Craignez-vous une flambée de violences dans votre département ?

CLAUDE BARTOLONE. Oui. Depuis le début de la semaine, il y a déjà eu deux tentatives d’Incendie dans des collèges. Les caillassages de bus sont quasi quotidiens. Le climat est très tendu. D’un côté, nous sommes confrontés au grand banditisme avec 22 attaques à l’explosif contre des distributeurs de billets depuis octobre ! D’un autre côté, il y a la délinquance du quotidien qui se nourrit de la désespérance sociale et de l’abandon par l’Etat des services publics : école, santé, police, justice… Tout cela constitue un cocktail explosif

Cela peut-il aller jusqu’aux émeutes de 2005 parties de Clichy-sous-Bois ?

Je tire la sonnette d’alarme, Si rien n’est fait, à tout instant, le département peut de nouveau basculer. Le département est assis sur un baril de poudre. Les cordes de rappel sont usées et peuvent rompre à tout instant. Dans l’éducation, les remplacements ne sont plus assurés. Le tissu associatif qui nous a été d’un grand secours en 2005 pour rétablir le lien entre jeunes et moins jeunes, a été démantelé par le gouvernement. Les relations entres jeunes et policiers n’existent plus. Le contrôle qui dérape, c’est mon inquiétude … Tous les ingrédients d’une nouvelle explosion sont réunis.

Le ministre de l’Intérieur Brice Hortefeux a dit hier dans nos colonnes qu’il veut faire de Tremblay-en-France « un exemple »

C’est du « gribouillage ». Cibler Tremblay-en-France et ne pas apporter une réponse d’ensemble, c’est aller à l’échec. Et pour commencer, il manque 400 policiers dans nos commissariats. Des policiers formés, capables d’encadrer les plus jeunes, des policiers qui connaissent ce département. Les ministres qui défilent en Seine-Saint-Denis tous les deux

jours présentent ce département comme le foyer du désordre en France, je dénonce une manipulation d’image. La Seine-Saint-Denis est bien plutôt le reflet de tous les échecs de Nicolas Sarkozy. Dans sa volonté de reconquête électorale, le président de la République cherche à instrumentaliser ce qui se passe ici.

Si de nouvelles violences devaient se produire, les pouvoirs publics pourraient-ils faire face ?

En 2005, la sortie de crise a été assurée par un axe formé par les élus du département, les associations et les parents des jeunes impliqués dans les émeutes.
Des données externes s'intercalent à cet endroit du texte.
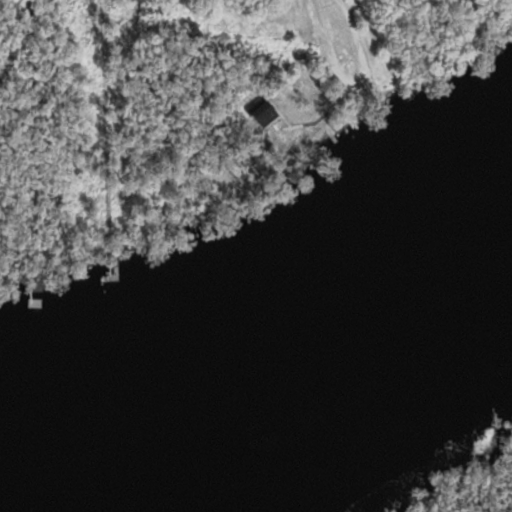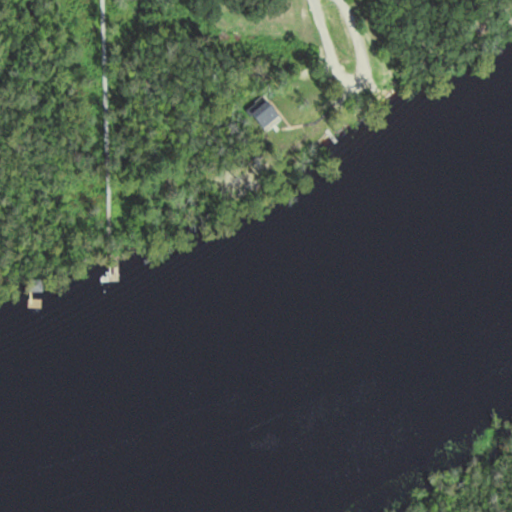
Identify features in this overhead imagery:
building: (265, 114)
river: (269, 378)
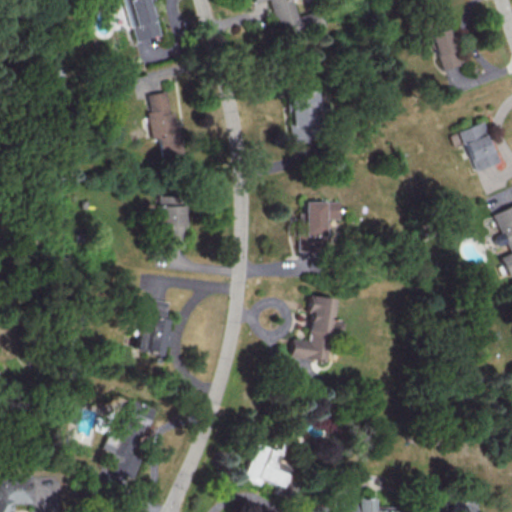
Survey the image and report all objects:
road: (507, 14)
building: (290, 17)
building: (140, 19)
building: (441, 43)
road: (470, 46)
building: (301, 116)
building: (161, 123)
road: (497, 127)
building: (476, 145)
building: (170, 220)
building: (313, 224)
building: (505, 235)
road: (240, 259)
building: (148, 326)
building: (313, 329)
building: (124, 438)
road: (37, 501)
building: (459, 502)
building: (360, 506)
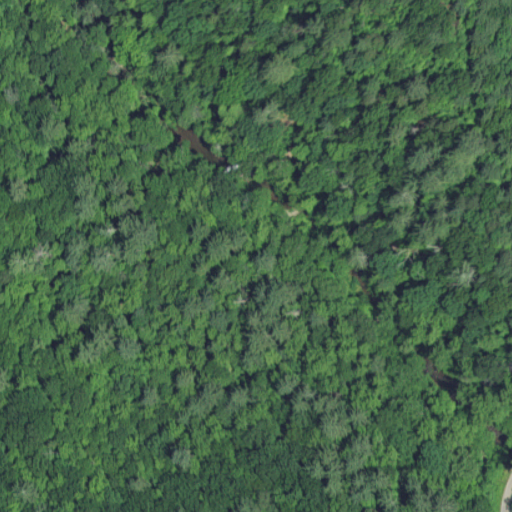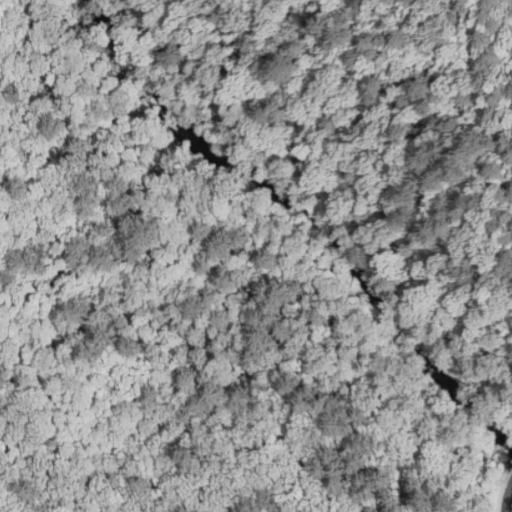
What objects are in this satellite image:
road: (302, 112)
road: (254, 140)
road: (239, 398)
road: (508, 497)
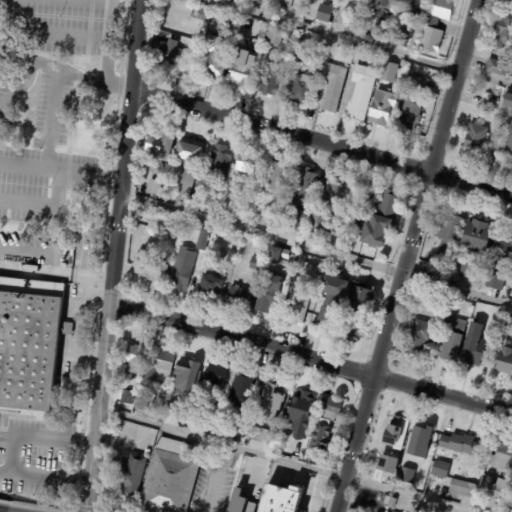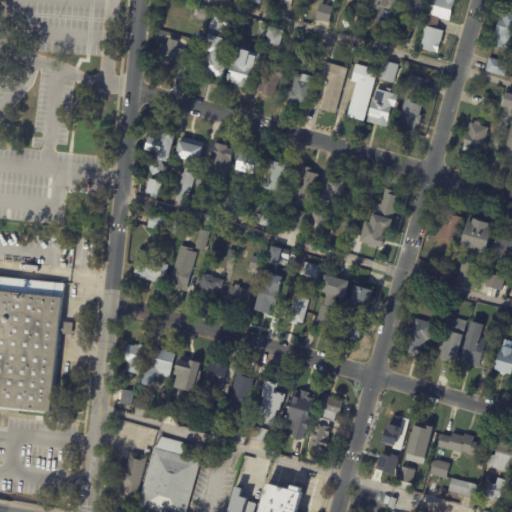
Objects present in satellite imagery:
building: (229, 0)
building: (254, 1)
building: (284, 4)
building: (285, 4)
building: (383, 4)
building: (380, 5)
building: (413, 7)
building: (414, 7)
building: (441, 8)
building: (323, 12)
building: (324, 14)
building: (203, 16)
building: (217, 23)
building: (219, 24)
building: (388, 25)
building: (265, 26)
building: (435, 26)
building: (504, 28)
building: (503, 31)
building: (399, 34)
building: (430, 35)
building: (274, 36)
building: (402, 37)
building: (273, 38)
road: (357, 42)
building: (171, 47)
building: (171, 54)
building: (213, 55)
building: (299, 55)
road: (6, 57)
road: (29, 58)
building: (214, 62)
building: (241, 67)
building: (242, 67)
building: (495, 67)
building: (496, 67)
building: (292, 71)
building: (388, 71)
building: (388, 72)
building: (421, 73)
building: (291, 77)
building: (269, 78)
road: (55, 80)
building: (270, 80)
building: (414, 84)
building: (332, 86)
road: (17, 87)
building: (332, 87)
building: (299, 88)
building: (300, 90)
building: (360, 90)
building: (361, 93)
building: (507, 99)
building: (507, 100)
building: (488, 104)
building: (381, 107)
building: (381, 107)
building: (409, 116)
building: (409, 118)
building: (474, 138)
building: (475, 138)
building: (508, 140)
road: (321, 141)
building: (508, 143)
building: (159, 144)
building: (159, 146)
building: (188, 153)
building: (218, 160)
building: (220, 161)
building: (248, 163)
building: (246, 165)
building: (154, 167)
building: (186, 168)
building: (272, 175)
building: (272, 177)
building: (202, 183)
building: (304, 185)
building: (153, 187)
building: (334, 194)
building: (367, 198)
building: (299, 199)
road: (46, 204)
building: (245, 205)
building: (214, 206)
building: (327, 206)
building: (228, 211)
building: (267, 215)
building: (267, 217)
building: (297, 220)
building: (380, 220)
building: (317, 221)
building: (155, 222)
building: (379, 222)
building: (157, 224)
road: (16, 232)
building: (447, 232)
building: (450, 233)
building: (476, 235)
building: (477, 236)
building: (201, 240)
building: (503, 242)
building: (503, 245)
building: (202, 247)
road: (315, 249)
building: (211, 254)
road: (113, 256)
building: (278, 256)
road: (405, 256)
building: (230, 257)
building: (291, 260)
building: (257, 264)
building: (149, 267)
building: (150, 268)
building: (182, 269)
building: (466, 270)
building: (468, 270)
building: (309, 272)
building: (310, 272)
building: (181, 275)
building: (495, 282)
building: (495, 282)
building: (210, 285)
building: (209, 288)
building: (268, 293)
building: (237, 295)
building: (238, 296)
building: (330, 299)
building: (359, 299)
building: (266, 300)
building: (330, 301)
building: (298, 309)
building: (359, 311)
building: (296, 312)
building: (478, 315)
building: (419, 337)
building: (420, 337)
building: (452, 338)
building: (452, 340)
building: (29, 342)
building: (31, 344)
building: (475, 344)
building: (474, 346)
building: (133, 358)
building: (134, 358)
road: (310, 358)
building: (504, 360)
building: (504, 361)
building: (158, 365)
building: (156, 367)
building: (188, 368)
building: (186, 374)
building: (214, 378)
building: (214, 379)
building: (241, 391)
building: (242, 391)
building: (126, 397)
building: (127, 397)
building: (141, 402)
building: (271, 402)
building: (271, 403)
building: (217, 412)
building: (300, 413)
building: (300, 413)
building: (325, 423)
building: (325, 424)
building: (239, 430)
building: (394, 431)
building: (395, 431)
building: (422, 431)
building: (259, 434)
road: (30, 436)
building: (262, 436)
building: (418, 443)
building: (458, 443)
building: (458, 444)
building: (501, 457)
building: (501, 457)
road: (282, 460)
building: (387, 464)
building: (412, 464)
building: (439, 469)
building: (440, 469)
building: (131, 473)
building: (130, 475)
building: (406, 475)
road: (50, 477)
building: (169, 477)
building: (168, 478)
road: (216, 478)
building: (461, 487)
building: (462, 488)
building: (495, 489)
building: (495, 489)
building: (280, 499)
building: (281, 499)
building: (240, 502)
building: (392, 503)
road: (3, 511)
building: (387, 511)
building: (388, 511)
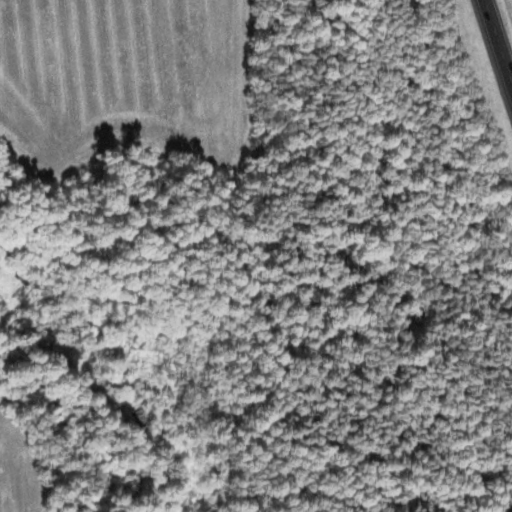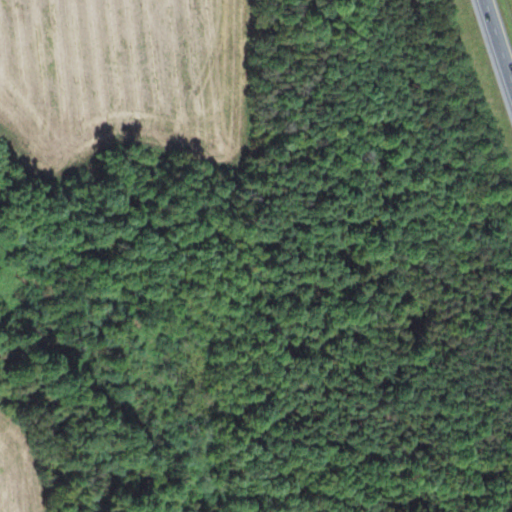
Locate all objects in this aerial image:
road: (499, 37)
crop: (121, 80)
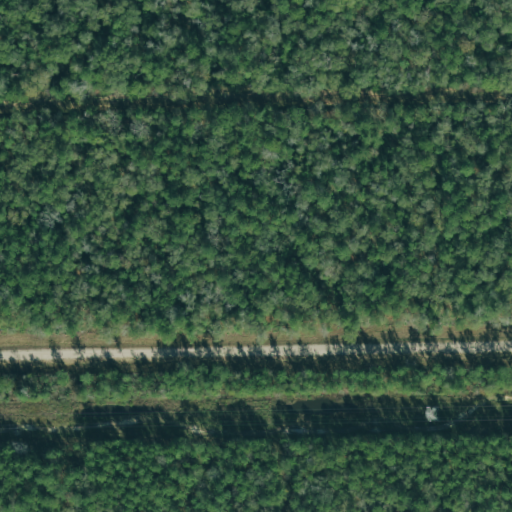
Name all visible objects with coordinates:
road: (255, 351)
power tower: (434, 414)
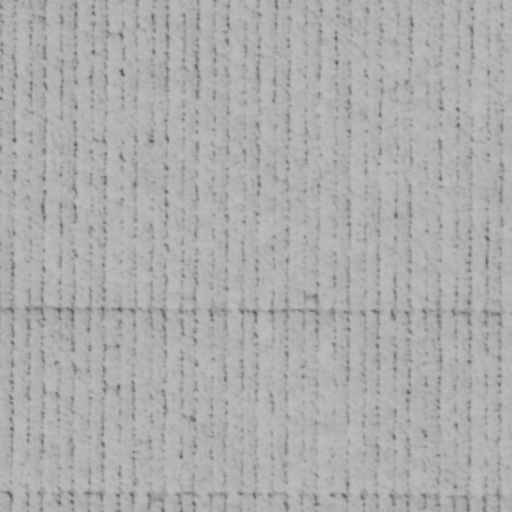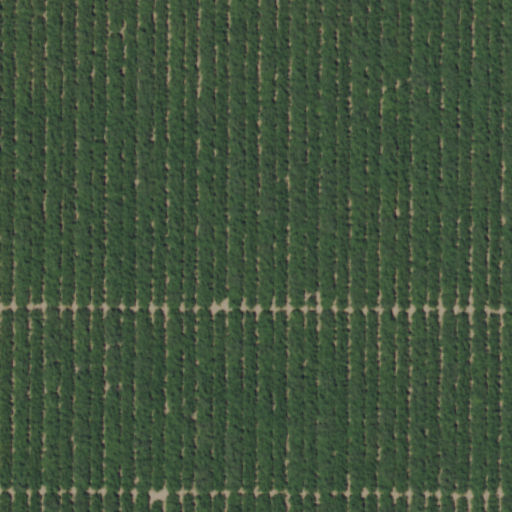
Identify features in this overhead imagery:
crop: (256, 256)
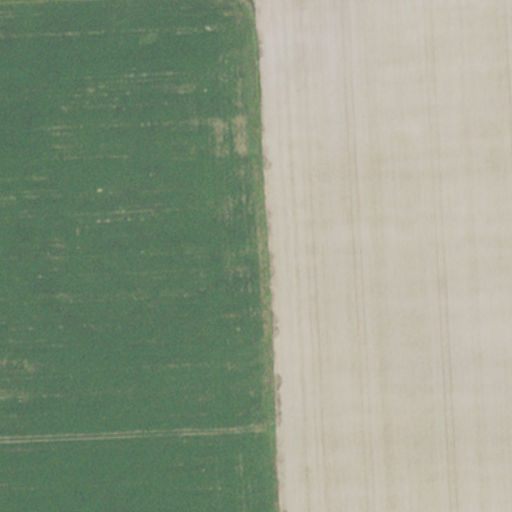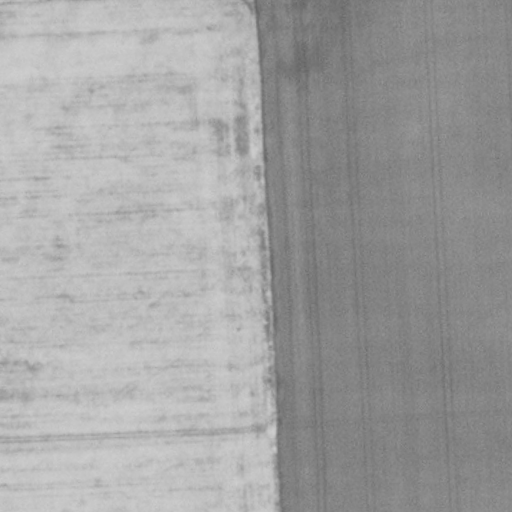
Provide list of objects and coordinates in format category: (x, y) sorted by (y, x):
crop: (388, 251)
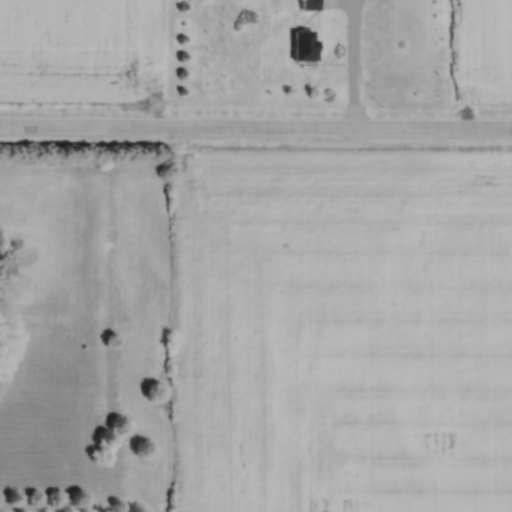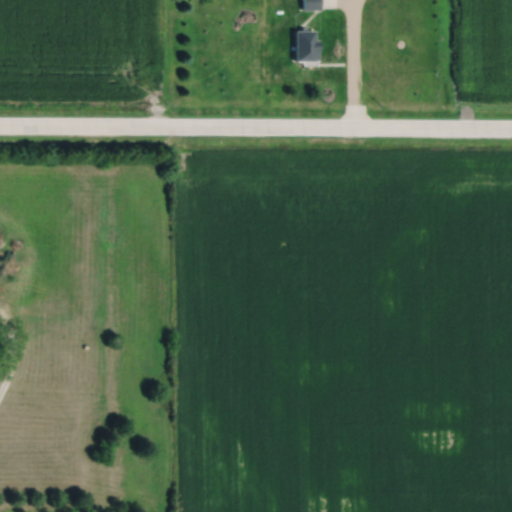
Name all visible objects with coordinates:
building: (311, 4)
building: (312, 5)
building: (306, 46)
building: (306, 48)
crop: (196, 51)
road: (352, 62)
road: (256, 124)
crop: (346, 329)
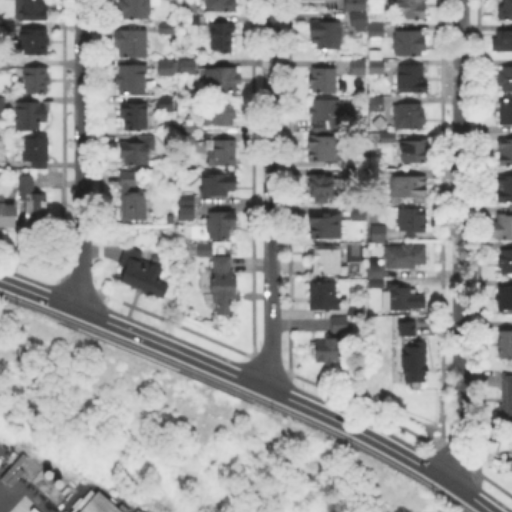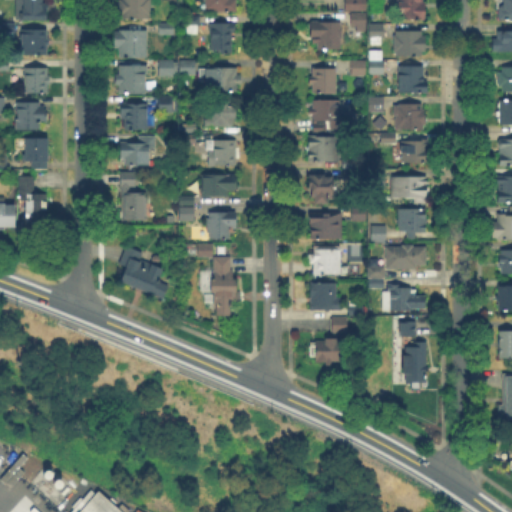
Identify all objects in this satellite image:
building: (217, 4)
building: (351, 4)
building: (355, 4)
building: (221, 5)
building: (376, 5)
building: (131, 8)
building: (136, 8)
building: (408, 8)
building: (503, 8)
building: (35, 9)
building: (412, 9)
building: (506, 9)
building: (27, 10)
building: (355, 18)
building: (358, 20)
building: (192, 24)
building: (167, 27)
building: (7, 30)
building: (377, 30)
building: (324, 32)
building: (373, 32)
building: (326, 33)
building: (219, 35)
building: (222, 36)
building: (501, 39)
building: (31, 40)
building: (35, 40)
building: (503, 40)
building: (405, 41)
building: (128, 42)
building: (131, 42)
building: (409, 42)
building: (373, 60)
building: (376, 62)
building: (184, 65)
building: (355, 65)
building: (163, 66)
building: (167, 66)
building: (185, 66)
building: (358, 66)
building: (216, 76)
building: (503, 76)
building: (128, 77)
building: (409, 77)
building: (33, 78)
building: (132, 78)
building: (221, 78)
building: (320, 78)
building: (412, 78)
building: (505, 78)
building: (324, 80)
building: (37, 81)
building: (162, 101)
building: (373, 102)
building: (0, 103)
building: (168, 103)
building: (376, 103)
building: (2, 104)
building: (504, 109)
building: (505, 111)
building: (220, 112)
building: (222, 112)
building: (26, 113)
building: (131, 113)
building: (328, 113)
building: (31, 114)
building: (324, 114)
building: (406, 114)
building: (134, 115)
building: (409, 117)
building: (189, 127)
building: (382, 136)
building: (389, 137)
building: (189, 138)
building: (319, 147)
building: (34, 148)
building: (135, 149)
building: (322, 149)
building: (415, 149)
building: (33, 150)
building: (137, 150)
building: (218, 150)
building: (411, 150)
building: (504, 150)
building: (505, 150)
building: (221, 151)
road: (81, 154)
building: (39, 167)
building: (127, 180)
building: (216, 182)
building: (218, 186)
building: (320, 186)
building: (319, 187)
building: (406, 187)
building: (503, 187)
building: (409, 188)
building: (505, 191)
road: (270, 194)
building: (128, 197)
building: (183, 198)
building: (187, 200)
building: (27, 201)
building: (32, 206)
building: (133, 207)
building: (183, 212)
building: (355, 212)
building: (6, 213)
building: (186, 215)
building: (6, 216)
building: (409, 218)
building: (412, 221)
building: (217, 223)
building: (323, 223)
building: (220, 224)
building: (326, 225)
building: (501, 225)
building: (502, 227)
building: (375, 231)
building: (378, 234)
road: (460, 241)
building: (202, 247)
building: (205, 252)
building: (403, 254)
building: (404, 256)
building: (323, 258)
building: (504, 259)
building: (326, 261)
building: (506, 261)
building: (139, 271)
building: (143, 275)
building: (373, 275)
building: (376, 277)
building: (217, 282)
building: (220, 283)
road: (38, 293)
building: (321, 295)
building: (503, 296)
building: (325, 297)
building: (400, 297)
building: (505, 298)
building: (402, 299)
building: (356, 312)
building: (336, 322)
building: (339, 326)
building: (405, 327)
building: (503, 342)
building: (506, 344)
road: (172, 348)
building: (325, 349)
building: (327, 351)
building: (412, 354)
building: (411, 361)
building: (504, 396)
building: (506, 397)
park: (164, 440)
road: (382, 443)
building: (509, 463)
road: (467, 466)
building: (511, 466)
road: (496, 485)
road: (481, 491)
building: (95, 502)
building: (99, 506)
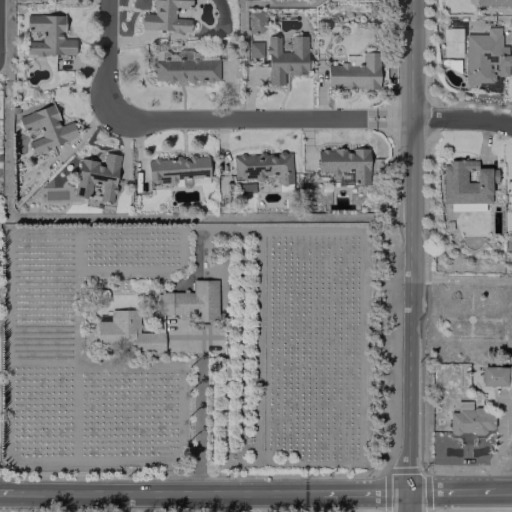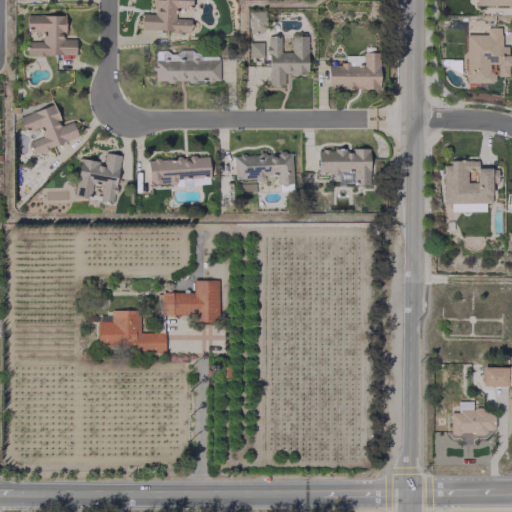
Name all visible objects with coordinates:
building: (493, 1)
building: (165, 16)
building: (255, 21)
building: (48, 35)
building: (254, 49)
building: (484, 56)
building: (285, 58)
road: (107, 59)
building: (187, 68)
building: (354, 71)
road: (462, 115)
road: (397, 117)
road: (246, 119)
building: (45, 126)
building: (344, 162)
building: (262, 165)
building: (175, 169)
building: (96, 176)
building: (466, 184)
building: (510, 201)
road: (411, 246)
building: (192, 300)
building: (157, 317)
building: (124, 331)
building: (493, 375)
road: (197, 411)
building: (469, 420)
road: (507, 491)
road: (10, 492)
road: (454, 492)
road: (164, 493)
road: (357, 493)
road: (407, 502)
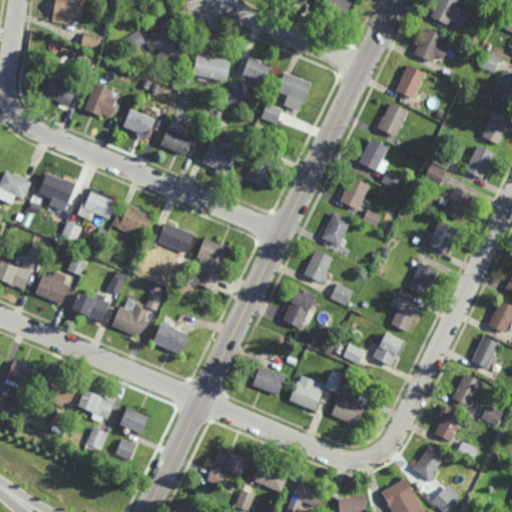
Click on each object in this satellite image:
building: (159, 0)
building: (159, 0)
building: (299, 1)
building: (301, 1)
building: (335, 7)
building: (337, 7)
building: (67, 10)
building: (68, 10)
building: (450, 11)
building: (452, 11)
building: (511, 14)
building: (511, 14)
building: (509, 24)
building: (509, 24)
road: (289, 37)
building: (135, 38)
building: (90, 39)
building: (91, 39)
building: (158, 44)
building: (432, 44)
building: (165, 45)
building: (431, 45)
building: (511, 50)
building: (473, 51)
building: (62, 57)
building: (489, 61)
building: (489, 62)
building: (212, 66)
building: (211, 67)
building: (257, 69)
building: (178, 71)
building: (255, 73)
building: (411, 80)
building: (410, 81)
building: (147, 83)
building: (506, 85)
building: (504, 86)
building: (156, 87)
building: (62, 89)
building: (294, 89)
building: (60, 90)
building: (293, 90)
building: (234, 97)
building: (234, 97)
building: (271, 99)
building: (101, 100)
building: (101, 101)
building: (192, 101)
building: (485, 101)
building: (176, 107)
building: (272, 112)
building: (271, 113)
building: (440, 113)
building: (218, 114)
building: (392, 118)
building: (393, 118)
building: (140, 122)
building: (138, 123)
building: (179, 127)
building: (496, 127)
building: (496, 127)
building: (177, 140)
building: (176, 141)
building: (374, 153)
road: (94, 154)
building: (374, 155)
building: (221, 157)
building: (443, 158)
building: (221, 159)
building: (479, 161)
building: (480, 161)
building: (261, 169)
building: (259, 170)
building: (435, 173)
building: (435, 174)
building: (390, 179)
building: (390, 179)
building: (13, 186)
building: (13, 187)
building: (57, 190)
building: (58, 190)
building: (354, 192)
building: (37, 198)
building: (361, 199)
building: (457, 202)
building: (458, 203)
building: (96, 205)
building: (97, 206)
building: (20, 217)
building: (371, 217)
building: (132, 220)
building: (133, 221)
building: (336, 228)
building: (337, 228)
building: (71, 231)
building: (71, 232)
building: (102, 232)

Si des émeutes ressurgissent, les élus seront là. Mais ce qui m’inquiète, c’est que le tissu associatif a été cassé faute de subventions et que les parents, qui se sentent abandonnés, ne seront peut-être plus à nos côtés pour appeler au calme.

Que proposez-vous ?

Il faut tendre la main aux jeunes qui sont en décrochage. Je suis prêt à travailler avec le gouvernement à un pacte éducatif pour ces 5 000 jeunes qui échappent au système scolaire ou qui sont déqualifiés. C’est aujourd’hui qu’il faut leur envoyer un signal, pas au milieu des flammes.